A prime property purchased by late actor Sridevi on East Coast Road (ECR) near Chennai has become the subject of a legal dispute, with three individuals staking ownership. This has prompted her husband, renowned Bollywood film producer Boney Kapoor, to approach the Madras High Court seeking cancellation of what he terms a “fraudulent legal heirship certificate” obtained by the trio.
Sridevi, who passed away in 2018, had bought the property with a farmhouse abutting the coastline in 1998.
Hearing Kapoor’s writ petition, Justice N. Anand Venkatesh directed the Tahsildar of Tambaram Taluk to decide within four weeks on the petitioner’s representation to cancel the heirship certificate issued in favour of the three individuals now claiming rights over the property.
In his plea, Kapoor sought directions to the Chengalpattu District Collector and the Tambaram Tahsildar to act on his representation made in April this year. He submitted that Sridevi had purchased the land in 1998 from M.C. Sambanda Mudaliar of Mylapore, and her family had been in absolute possession of the property since then, using it as a farmhouse.
The original title holder, Mudaliar, had three sons and two daughters, who executed a partition deed in 1960. Based on this deed, Sridevi bought and registered the property.
Recently, however, three individuals—claiming to be the second wife and two children of one of Mudaliar’s sons—produced a 2005 heirship certificate to claim a share.

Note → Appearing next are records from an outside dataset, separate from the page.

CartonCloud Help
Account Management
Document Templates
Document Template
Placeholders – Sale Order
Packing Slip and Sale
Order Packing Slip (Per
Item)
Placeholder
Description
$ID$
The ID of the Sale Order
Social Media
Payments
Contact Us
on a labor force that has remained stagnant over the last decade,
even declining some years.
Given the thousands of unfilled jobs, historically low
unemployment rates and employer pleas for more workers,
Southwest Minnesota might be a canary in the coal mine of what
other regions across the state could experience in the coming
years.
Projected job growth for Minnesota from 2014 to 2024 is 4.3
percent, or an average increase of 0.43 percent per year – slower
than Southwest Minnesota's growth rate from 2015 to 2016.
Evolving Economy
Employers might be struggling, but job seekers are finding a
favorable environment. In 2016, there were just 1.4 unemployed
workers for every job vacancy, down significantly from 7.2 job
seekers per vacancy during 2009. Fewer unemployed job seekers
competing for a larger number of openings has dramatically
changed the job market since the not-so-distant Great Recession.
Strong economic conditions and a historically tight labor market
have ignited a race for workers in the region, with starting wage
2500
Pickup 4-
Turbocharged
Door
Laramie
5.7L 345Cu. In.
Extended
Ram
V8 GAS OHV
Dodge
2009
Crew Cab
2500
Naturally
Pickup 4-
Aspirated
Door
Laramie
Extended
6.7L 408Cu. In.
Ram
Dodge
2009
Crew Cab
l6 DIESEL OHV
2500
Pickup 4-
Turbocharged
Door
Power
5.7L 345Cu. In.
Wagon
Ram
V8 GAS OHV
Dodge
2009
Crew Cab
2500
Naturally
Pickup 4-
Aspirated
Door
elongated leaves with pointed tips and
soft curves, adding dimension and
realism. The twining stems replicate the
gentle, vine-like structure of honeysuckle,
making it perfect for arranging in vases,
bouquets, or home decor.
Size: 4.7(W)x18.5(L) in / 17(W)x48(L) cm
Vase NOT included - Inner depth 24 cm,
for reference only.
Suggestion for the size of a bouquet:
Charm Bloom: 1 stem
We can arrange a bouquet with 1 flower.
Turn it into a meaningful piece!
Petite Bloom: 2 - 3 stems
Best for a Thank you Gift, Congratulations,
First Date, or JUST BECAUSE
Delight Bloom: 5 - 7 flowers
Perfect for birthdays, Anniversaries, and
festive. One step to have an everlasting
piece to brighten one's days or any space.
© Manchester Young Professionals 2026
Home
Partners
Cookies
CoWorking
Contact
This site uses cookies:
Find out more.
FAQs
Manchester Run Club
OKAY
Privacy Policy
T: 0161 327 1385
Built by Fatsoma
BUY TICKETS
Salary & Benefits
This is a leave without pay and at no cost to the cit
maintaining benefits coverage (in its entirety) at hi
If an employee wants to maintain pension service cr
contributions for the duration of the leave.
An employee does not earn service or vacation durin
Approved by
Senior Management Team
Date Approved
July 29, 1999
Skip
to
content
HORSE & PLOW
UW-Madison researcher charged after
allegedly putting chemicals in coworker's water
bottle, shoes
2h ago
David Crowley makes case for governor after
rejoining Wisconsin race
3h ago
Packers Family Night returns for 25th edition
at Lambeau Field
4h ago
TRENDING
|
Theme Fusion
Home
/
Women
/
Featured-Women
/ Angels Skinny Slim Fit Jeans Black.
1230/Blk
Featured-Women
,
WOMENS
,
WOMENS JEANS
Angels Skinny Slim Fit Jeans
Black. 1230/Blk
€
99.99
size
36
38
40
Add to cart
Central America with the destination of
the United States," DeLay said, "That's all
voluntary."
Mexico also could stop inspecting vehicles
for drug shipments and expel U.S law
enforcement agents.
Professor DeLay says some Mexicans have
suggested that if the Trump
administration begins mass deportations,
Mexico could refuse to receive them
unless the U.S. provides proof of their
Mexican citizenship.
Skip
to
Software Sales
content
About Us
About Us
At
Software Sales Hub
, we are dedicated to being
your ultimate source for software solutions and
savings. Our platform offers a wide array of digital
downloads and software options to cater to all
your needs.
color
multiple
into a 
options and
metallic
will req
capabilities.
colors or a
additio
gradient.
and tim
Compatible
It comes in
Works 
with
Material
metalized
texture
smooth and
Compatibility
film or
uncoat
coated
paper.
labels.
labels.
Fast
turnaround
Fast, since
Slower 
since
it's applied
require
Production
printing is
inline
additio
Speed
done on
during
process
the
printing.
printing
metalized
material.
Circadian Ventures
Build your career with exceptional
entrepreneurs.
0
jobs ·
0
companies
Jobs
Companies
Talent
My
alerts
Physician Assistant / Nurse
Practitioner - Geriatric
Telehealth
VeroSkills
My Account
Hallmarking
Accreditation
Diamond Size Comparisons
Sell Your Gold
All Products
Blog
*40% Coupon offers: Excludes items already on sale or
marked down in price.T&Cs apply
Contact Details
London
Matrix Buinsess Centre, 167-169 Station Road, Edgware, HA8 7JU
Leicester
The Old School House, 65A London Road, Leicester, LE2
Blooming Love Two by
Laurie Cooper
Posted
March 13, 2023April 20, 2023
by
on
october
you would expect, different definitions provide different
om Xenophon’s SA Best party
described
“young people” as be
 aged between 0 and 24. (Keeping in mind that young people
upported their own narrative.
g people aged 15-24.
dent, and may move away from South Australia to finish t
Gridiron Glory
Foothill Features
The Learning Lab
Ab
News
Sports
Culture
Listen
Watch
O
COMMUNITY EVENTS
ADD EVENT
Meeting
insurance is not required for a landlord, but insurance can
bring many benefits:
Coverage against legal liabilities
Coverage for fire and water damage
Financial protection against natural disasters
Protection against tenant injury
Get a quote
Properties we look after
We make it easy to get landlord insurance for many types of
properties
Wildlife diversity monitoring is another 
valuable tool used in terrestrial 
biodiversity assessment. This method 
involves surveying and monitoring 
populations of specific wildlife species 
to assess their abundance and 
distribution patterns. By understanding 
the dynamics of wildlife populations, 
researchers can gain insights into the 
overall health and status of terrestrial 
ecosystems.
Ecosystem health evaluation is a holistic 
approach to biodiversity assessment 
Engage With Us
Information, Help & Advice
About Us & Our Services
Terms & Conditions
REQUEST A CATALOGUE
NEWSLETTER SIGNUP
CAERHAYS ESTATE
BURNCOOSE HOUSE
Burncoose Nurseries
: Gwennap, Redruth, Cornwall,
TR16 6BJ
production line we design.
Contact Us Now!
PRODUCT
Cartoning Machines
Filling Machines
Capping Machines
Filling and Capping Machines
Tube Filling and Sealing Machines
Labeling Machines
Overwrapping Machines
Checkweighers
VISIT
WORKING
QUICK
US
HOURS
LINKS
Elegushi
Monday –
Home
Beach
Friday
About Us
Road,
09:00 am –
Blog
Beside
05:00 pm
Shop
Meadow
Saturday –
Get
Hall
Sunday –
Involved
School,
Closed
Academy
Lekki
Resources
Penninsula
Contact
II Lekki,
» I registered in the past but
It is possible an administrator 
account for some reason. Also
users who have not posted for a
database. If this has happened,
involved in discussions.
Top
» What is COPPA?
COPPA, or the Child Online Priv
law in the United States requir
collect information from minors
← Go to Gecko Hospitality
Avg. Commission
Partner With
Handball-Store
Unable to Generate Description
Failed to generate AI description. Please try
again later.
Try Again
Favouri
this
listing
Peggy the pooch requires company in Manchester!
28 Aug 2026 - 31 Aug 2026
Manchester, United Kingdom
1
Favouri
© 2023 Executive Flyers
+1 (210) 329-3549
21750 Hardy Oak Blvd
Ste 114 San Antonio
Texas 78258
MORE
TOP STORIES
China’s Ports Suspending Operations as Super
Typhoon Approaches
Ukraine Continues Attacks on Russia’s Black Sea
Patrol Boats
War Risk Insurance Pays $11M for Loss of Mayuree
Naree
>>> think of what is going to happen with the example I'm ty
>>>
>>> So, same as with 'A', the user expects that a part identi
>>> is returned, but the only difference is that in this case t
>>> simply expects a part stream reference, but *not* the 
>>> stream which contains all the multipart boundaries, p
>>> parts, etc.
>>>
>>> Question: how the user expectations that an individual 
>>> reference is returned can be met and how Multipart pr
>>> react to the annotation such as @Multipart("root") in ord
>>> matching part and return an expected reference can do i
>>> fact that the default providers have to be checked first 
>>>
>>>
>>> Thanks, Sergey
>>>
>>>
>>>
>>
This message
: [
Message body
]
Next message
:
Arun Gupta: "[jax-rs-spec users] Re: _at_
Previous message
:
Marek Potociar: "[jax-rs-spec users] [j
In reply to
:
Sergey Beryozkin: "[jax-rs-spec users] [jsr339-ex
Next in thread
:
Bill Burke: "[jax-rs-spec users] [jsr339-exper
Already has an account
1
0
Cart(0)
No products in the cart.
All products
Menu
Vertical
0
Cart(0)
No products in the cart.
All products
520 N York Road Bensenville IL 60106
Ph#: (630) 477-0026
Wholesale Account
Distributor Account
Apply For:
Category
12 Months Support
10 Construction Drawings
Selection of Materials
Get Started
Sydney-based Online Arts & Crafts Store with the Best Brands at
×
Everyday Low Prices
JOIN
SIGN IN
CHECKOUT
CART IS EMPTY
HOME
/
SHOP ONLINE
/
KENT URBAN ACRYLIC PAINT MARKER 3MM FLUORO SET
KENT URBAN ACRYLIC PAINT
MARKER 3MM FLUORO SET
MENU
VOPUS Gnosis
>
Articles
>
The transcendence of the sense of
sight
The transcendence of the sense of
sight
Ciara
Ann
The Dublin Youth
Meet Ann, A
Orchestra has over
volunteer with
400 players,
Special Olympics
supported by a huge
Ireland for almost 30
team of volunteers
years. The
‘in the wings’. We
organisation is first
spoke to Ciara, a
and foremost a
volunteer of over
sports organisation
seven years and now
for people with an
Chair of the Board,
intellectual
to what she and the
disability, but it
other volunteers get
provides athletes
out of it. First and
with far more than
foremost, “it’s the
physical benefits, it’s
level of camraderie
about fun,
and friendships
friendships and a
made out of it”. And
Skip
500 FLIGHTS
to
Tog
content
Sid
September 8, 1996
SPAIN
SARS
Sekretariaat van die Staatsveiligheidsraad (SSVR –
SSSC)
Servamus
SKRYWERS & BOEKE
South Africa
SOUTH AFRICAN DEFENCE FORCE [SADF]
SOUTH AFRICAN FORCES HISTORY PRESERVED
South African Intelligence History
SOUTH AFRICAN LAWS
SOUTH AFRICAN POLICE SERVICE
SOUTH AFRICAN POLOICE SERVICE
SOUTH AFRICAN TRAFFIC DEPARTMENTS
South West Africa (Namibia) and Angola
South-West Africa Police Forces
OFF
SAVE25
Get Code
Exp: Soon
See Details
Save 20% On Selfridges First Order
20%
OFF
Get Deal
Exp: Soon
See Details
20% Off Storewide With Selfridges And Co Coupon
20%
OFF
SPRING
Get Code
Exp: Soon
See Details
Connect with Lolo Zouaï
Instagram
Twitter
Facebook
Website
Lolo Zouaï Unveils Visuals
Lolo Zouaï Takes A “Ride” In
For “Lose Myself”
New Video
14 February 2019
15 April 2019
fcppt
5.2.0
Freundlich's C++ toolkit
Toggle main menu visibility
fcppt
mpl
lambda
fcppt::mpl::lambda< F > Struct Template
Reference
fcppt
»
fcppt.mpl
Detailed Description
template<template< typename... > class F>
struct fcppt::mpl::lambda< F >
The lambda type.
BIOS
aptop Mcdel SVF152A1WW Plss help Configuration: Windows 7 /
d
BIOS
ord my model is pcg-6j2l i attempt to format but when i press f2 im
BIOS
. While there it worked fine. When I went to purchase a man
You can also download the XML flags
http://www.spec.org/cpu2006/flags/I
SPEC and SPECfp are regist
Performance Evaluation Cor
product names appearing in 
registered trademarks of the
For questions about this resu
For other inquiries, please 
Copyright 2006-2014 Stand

Kapoor contested the jurisdiction of the Tambaram Tahsildar to issue such a certificate, noting that Mudaliar’s family resided in Mylapore, not Tambaram.
Kapoor further challenged the claim of the alleged second wife, who said she married in 1975, arguing that the marriage could not be valid as the man’s first wife lived until 1999. On these grounds, Kapoor asserted that the trio could not qualify as Class I or Class II heirs under the Hindu Succession Act. He also alleged that they have been harassing him by filing multiple civil suits and petitions before revenue authorities to press a false claim over the property.